▶ [Your instructions] Please write out all of the entries beneath this line exactly, skipping the pictures.

[Saved data entries]
___

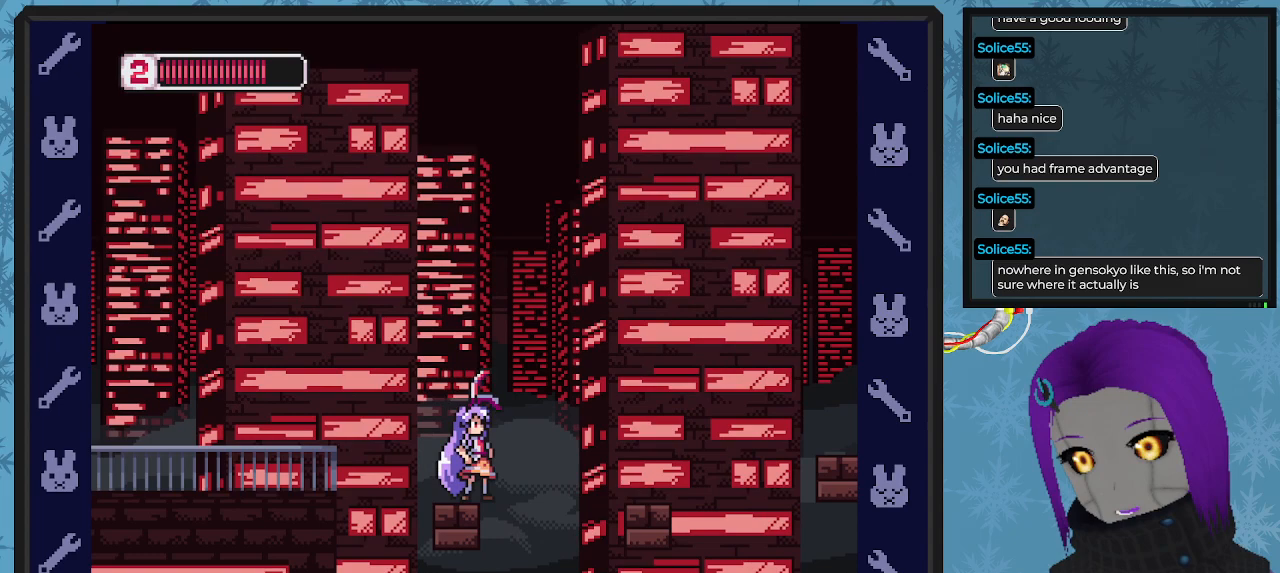
{"buttons": ["DPAD_RIGHT"], "left_stick": "center", "events": [[100, "A", "down"], [100, "DPAD_RIGHT", "down"], [367, "A", "up"]]}
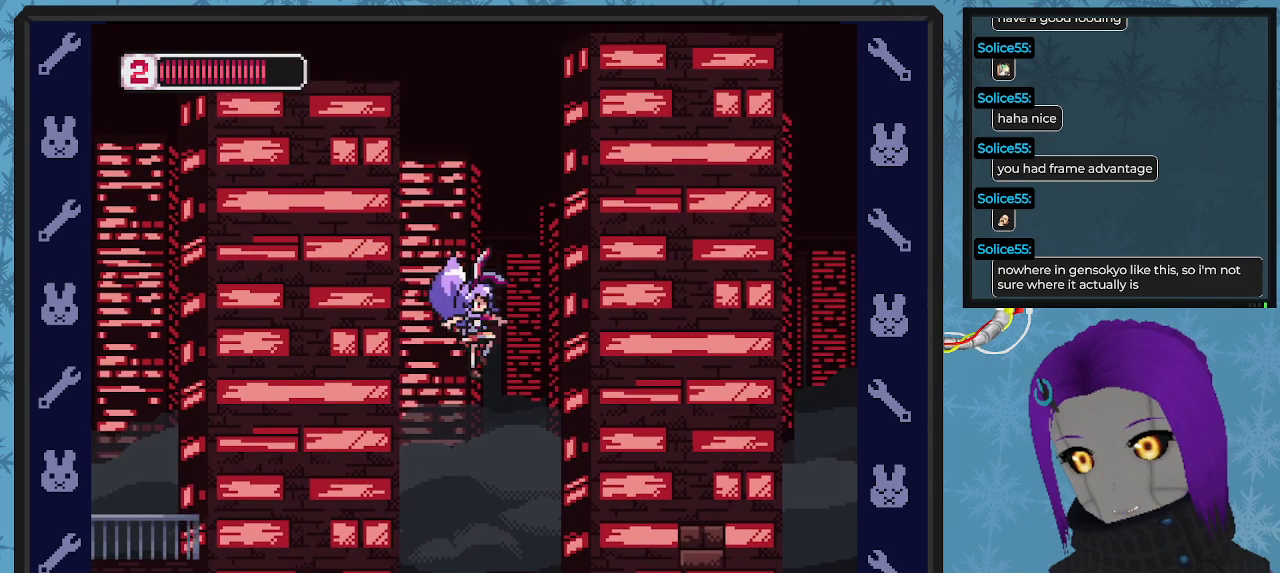
{"buttons": ["A", "DPAD_RIGHT"], "left_stick": "center", "events": [[133, "DPAD_RIGHT", "up"], [333, "DPAD_RIGHT", "down"], [367, "A", "down"]]}
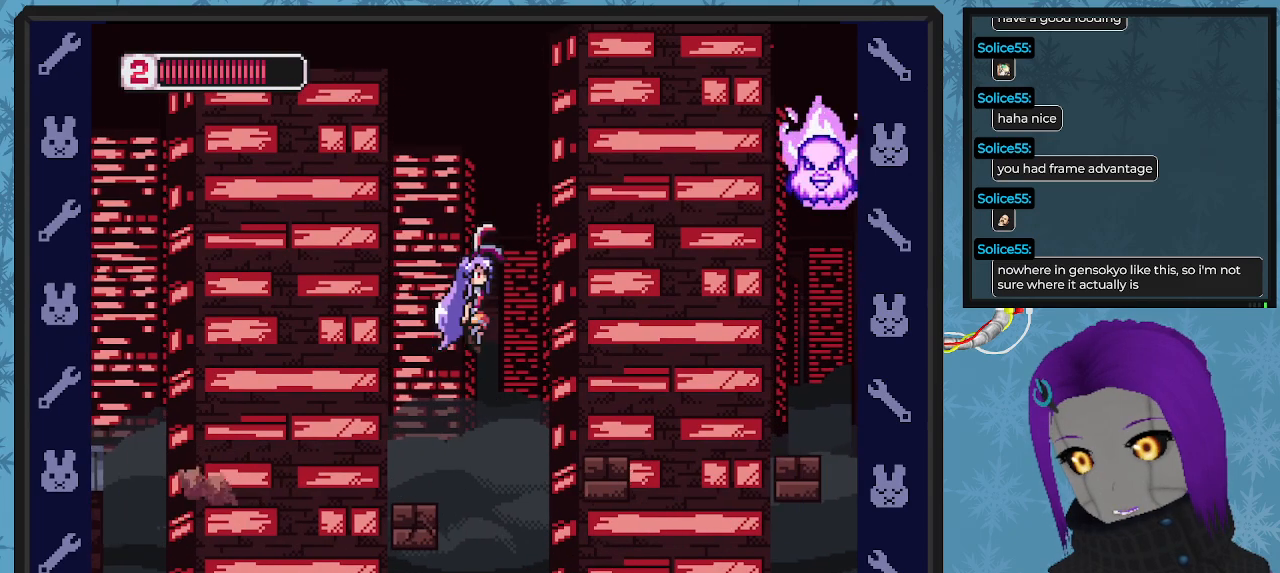
{"buttons": [], "left_stick": "center", "events": [[200, "A", "up"], [200, "X", "down"], [300, "DPAD_UP", "down"], [333, "X", "up"], [400, "DPAD_RIGHT", "up"], [433, "X", "down"], [500, "DPAD_UP", "up"], [500, "X", "up"]]}
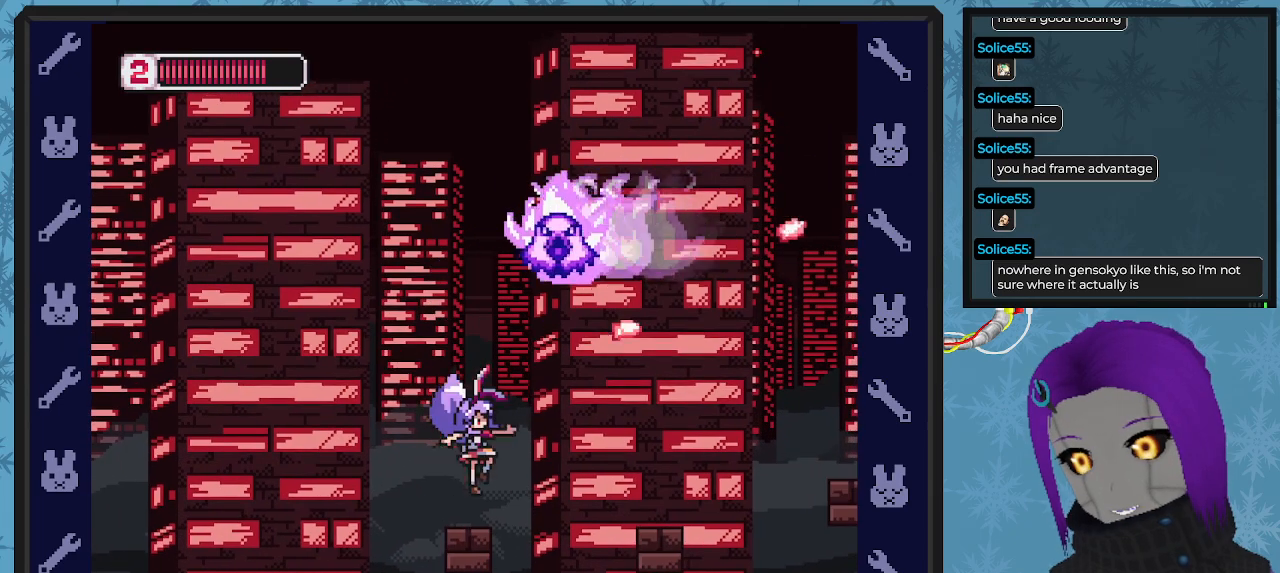
{"buttons": ["DPAD_RIGHT"], "left_stick": "center", "events": [[167, "DPAD_RIGHT", "down"], [300, "A", "down"], [400, "A", "up"]]}
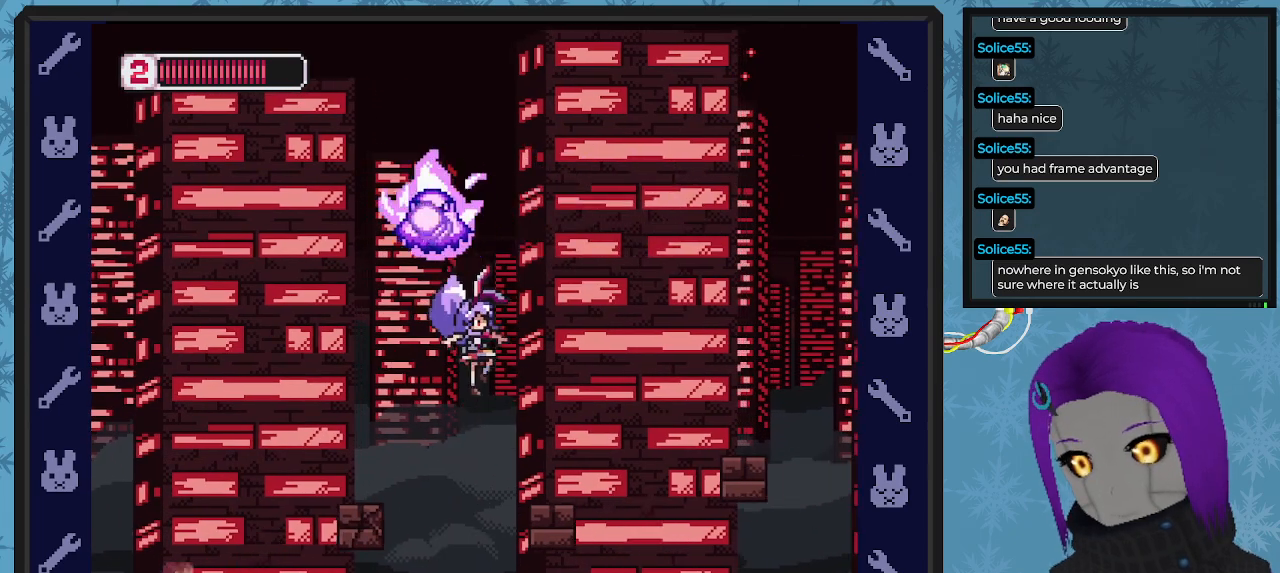
{"buttons": ["DPAD_RIGHT"], "left_stick": "center", "events": [[333, "A", "down"], [367, "DPAD_DOWN", "down"], [500, "A", "up"], [500, "DPAD_DOWN", "up"]]}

___

▶ [Task output]
{"buttons": ["DPAD_RIGHT"], "left_stick": "center", "events": [[100, "A", "down"], [100, "DPAD_RIGHT", "down"], [367, "A", "up"]]}
{"buttons": ["A", "DPAD_RIGHT"], "left_stick": "center", "events": [[133, "DPAD_RIGHT", "up"], [333, "DPAD_RIGHT", "down"], [367, "A", "down"]]}
{"buttons": [], "left_stick": "center", "events": [[200, "A", "up"], [200, "X", "down"], [300, "DPAD_UP", "down"], [333, "X", "up"], [400, "DPAD_RIGHT", "up"], [433, "X", "down"], [500, "DPAD_UP", "up"], [500, "X", "up"]]}
{"buttons": ["DPAD_RIGHT"], "left_stick": "center", "events": [[167, "DPAD_RIGHT", "down"], [300, "A", "down"], [400, "A", "up"]]}
{"buttons": ["DPAD_RIGHT"], "left_stick": "center", "events": [[333, "A", "down"], [367, "DPAD_DOWN", "down"], [500, "A", "up"], [500, "DPAD_DOWN", "up"]]}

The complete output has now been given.